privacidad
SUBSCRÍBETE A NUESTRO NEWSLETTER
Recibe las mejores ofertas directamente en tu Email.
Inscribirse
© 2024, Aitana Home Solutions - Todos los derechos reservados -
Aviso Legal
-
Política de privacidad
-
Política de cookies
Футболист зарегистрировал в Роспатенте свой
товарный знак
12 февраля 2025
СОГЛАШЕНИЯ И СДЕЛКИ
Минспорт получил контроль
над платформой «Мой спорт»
-=-=-=-=-
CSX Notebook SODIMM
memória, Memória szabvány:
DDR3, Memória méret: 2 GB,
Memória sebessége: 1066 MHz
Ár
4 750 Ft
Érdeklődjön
-=-=-=-=-
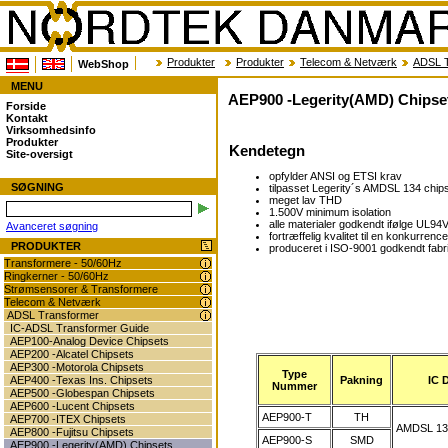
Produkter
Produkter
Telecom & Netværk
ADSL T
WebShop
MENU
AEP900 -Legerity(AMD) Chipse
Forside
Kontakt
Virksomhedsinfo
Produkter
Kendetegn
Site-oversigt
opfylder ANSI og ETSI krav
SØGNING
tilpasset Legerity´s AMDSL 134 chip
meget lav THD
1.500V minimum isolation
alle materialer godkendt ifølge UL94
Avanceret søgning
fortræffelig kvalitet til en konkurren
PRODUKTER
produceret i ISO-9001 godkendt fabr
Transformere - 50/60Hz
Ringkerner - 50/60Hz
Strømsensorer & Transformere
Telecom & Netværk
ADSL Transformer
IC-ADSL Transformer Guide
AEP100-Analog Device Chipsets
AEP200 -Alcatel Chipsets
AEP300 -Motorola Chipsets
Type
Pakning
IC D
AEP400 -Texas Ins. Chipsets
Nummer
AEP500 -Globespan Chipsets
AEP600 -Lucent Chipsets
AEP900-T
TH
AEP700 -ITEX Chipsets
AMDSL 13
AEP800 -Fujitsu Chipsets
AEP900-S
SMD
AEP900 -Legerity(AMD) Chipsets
-=-=-=-=-
> [INSTRUCTIONS FOR THE TASK]
Search the entries for the string "Política" and copy each line where it occurs.

> [TASK RESPONSE]
Política de privacidad
Política de cookies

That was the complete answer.